The number of households within easy reach of a regular bus service has fallen by more than one-third in three years, according to new research.

Monitoring carried out by Strathclyde Partnership for Transport has found only 28% of homes within its area are now within walking distance of a bus stop with a frequent service, down from 44% in 2009.

The findings are thought to mirror service cuts across Scotland.

The drop has prompted fresh concern about isolation in communities without public transport links, and prompted calls for a radical shake-up in the way buses serve towns and cities in the current economic climate.

The report shows the crisis in the bus industry since 2008 has accelerated over the last year thanks to soaring fuel costs and cuts in government subsidies.

Despite a resurgence in rail travel, buses are still by far the most-used public transport. About 440 million bus journeys were taken in Scotland last year – more than five times the number of train journeys.

The latest report follows government statistics earlier this month that showed a significant increase in the proportion of Scots not leaving their homes on a regular basis, with those over 60 increasingly less mobile than younger people.

SPT said its research demonstrated the need for radical action to improve the attractiveness of bus travel and showed that operators were trapped in a "downward spiral" of cutting bus routes and frequencies in order to reduce costs.

After cutting routes at weekends and in the evenings, companies had now started "thinning out" their networks by reducing the frequency of regular urban services, SPT said.

It has called on the Scottish Government for a major overhaul of urban traffic management in Scotland's cities to ensure bus lanes are given greater priority, and for tougher regulation of the industry to stop firms axing routes or cutting service frequency at short notice.

SPT chairman George Redmond said: "The status quo is no longer an option - SPT has laid out clear plans to improve the bus market and we are working with our partners to make that happen.

"If we are to realise our ambition of getting people on to public transport and boosting the economy, we need to tackle this serious decline now."

The Confederation of Passenger Transport (CPT), which represents bus and coach firms, welcomed SPT's commitment to improving bus priority.
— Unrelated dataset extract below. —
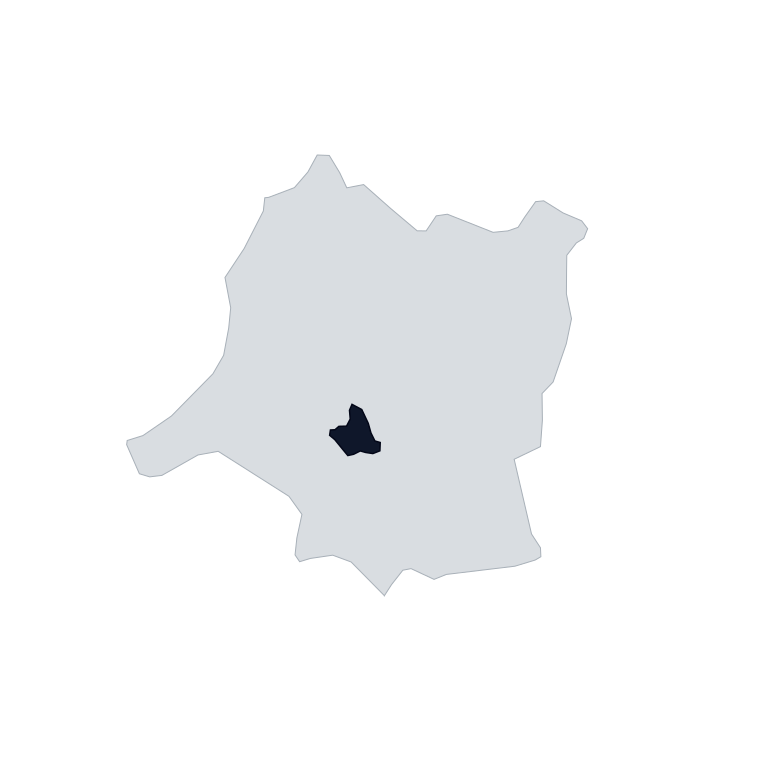 Kosovo, with Štimlje highlighted, rotated 58°
{"feature_id": "KOS-5912", "entity_name": "Štimlje", "entity_type": "District", "adm_level": 1, "iso_a3": "XKX", "parent_name": "Kosovo", "parent_adm1": "", "projection": "albers", "projection_center": [20.998, 42.412], "detail": "fine", "context": "in_parent", "style": "filled", "palette": "ink", "viewbox_px": 768, "rotation_deg": 58, "n_neighbors": 0, "source": "natural_earth", "source_scale": "10m", "svg_char_len": 1372}
<svg xmlns="http://www.w3.org/2000/svg" viewBox="0 0 768 768"><g transform="rotate(58 384 384)"><path d="M238.5,285.4L271.7,274.7L276.5,267.1L269.1,250.6L273.6,240.3L313.2,211.1L319.8,197.8L322.2,187.3L317.0,176.2L309.7,158.8L313.3,151.5L333.8,141.5L350.4,129.9L360.2,129.0L366.3,137.4L366.3,146.1L371.7,160.8L384.0,168.7L404.3,181.6L428.0,190.4L446.5,208.1L471.9,239.5L475.8,255.0L498.7,268.9L520.0,284.5L516.8,313.5L589.4,338.4L605.8,338.1L613.6,342.5L613.4,349.1L607.9,369.5L578.5,432.1L576.2,445.1L554.9,458.9L551.9,466.7L558.1,483.9L563.8,496.0L563.4,495.9L517.5,506.2L502.0,518.2L492.9,538.9L490.0,549.7L481.8,550.0L468.3,539.4L451.1,522.7L428.9,524.1L353.2,560.3L345.6,579.4L343.8,620.8L338.6,631.9L330.5,639.0L299.1,634.4L295.8,631.7L300.0,615.8L298.5,581.2L284.7,523.7L274.7,504.8L254.2,486.0L238.1,473.6L209.4,462.4L195.0,430.8L173.4,394.7L162.9,386.4L164.6,382.9L170.0,355.9L163.9,336.2L154.4,319.3L161.2,309.3L181.3,309.6L197.9,311.6L204.1,295.6L238.5,285.4Z" fill="#d9dde1" stroke="#a8b0b8" stroke-width="1"/><path d="M438.5,422.9L437.1,430.3L432.3,435.9L428.2,439.6L427.5,447.0L425.5,452.6L417.9,453.6L405.1,455.2L398.7,457.3L394.6,453.8L396.8,449.8L396.0,444.7L399.9,438.1L395.8,431.2L388.0,427.2L384.3,421.9L393.9,416.4L401.4,417.3L409.0,418.2L418.6,421.0L427.5,421.9L431.6,418.2L438.5,422.9Z" fill="#0f172a" stroke="#020617" stroke-width="1.5"/></g></svg>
A spokesman for CPT said: "Congestion in Strathclyde is markedly worse than the Scottish average and so efforts to free buses from the traffic – and thereby increasing reliability and reducing running times – are to be welcomed."

But he said it was "no surprise" that firms had been forced to make cuts, pointing out that support for subsidised routes had fallen by 10%.

"As well as the problem of congestion, there is an array of cost pressures currently facing the bus industry. The bus service operators' grant (BSOG) has been cut, the budget for concessionary travel is capped at an unsustainable level and fuel costs are rising," he said.

A spokeswoman for the Scottish Government said it was committed to improving bus services and would listen to plans made through its Bus Stakeholder Group, set up in April to tackle the decline in services.

She said: "This Government is absolutely committed to improving bus services for passengers and communities - That is why we are investing £250m every year to support a range of schemes including the BSOG, concessionary travel, Scottish Green Bus Fund and creating a Bus Investment Fund."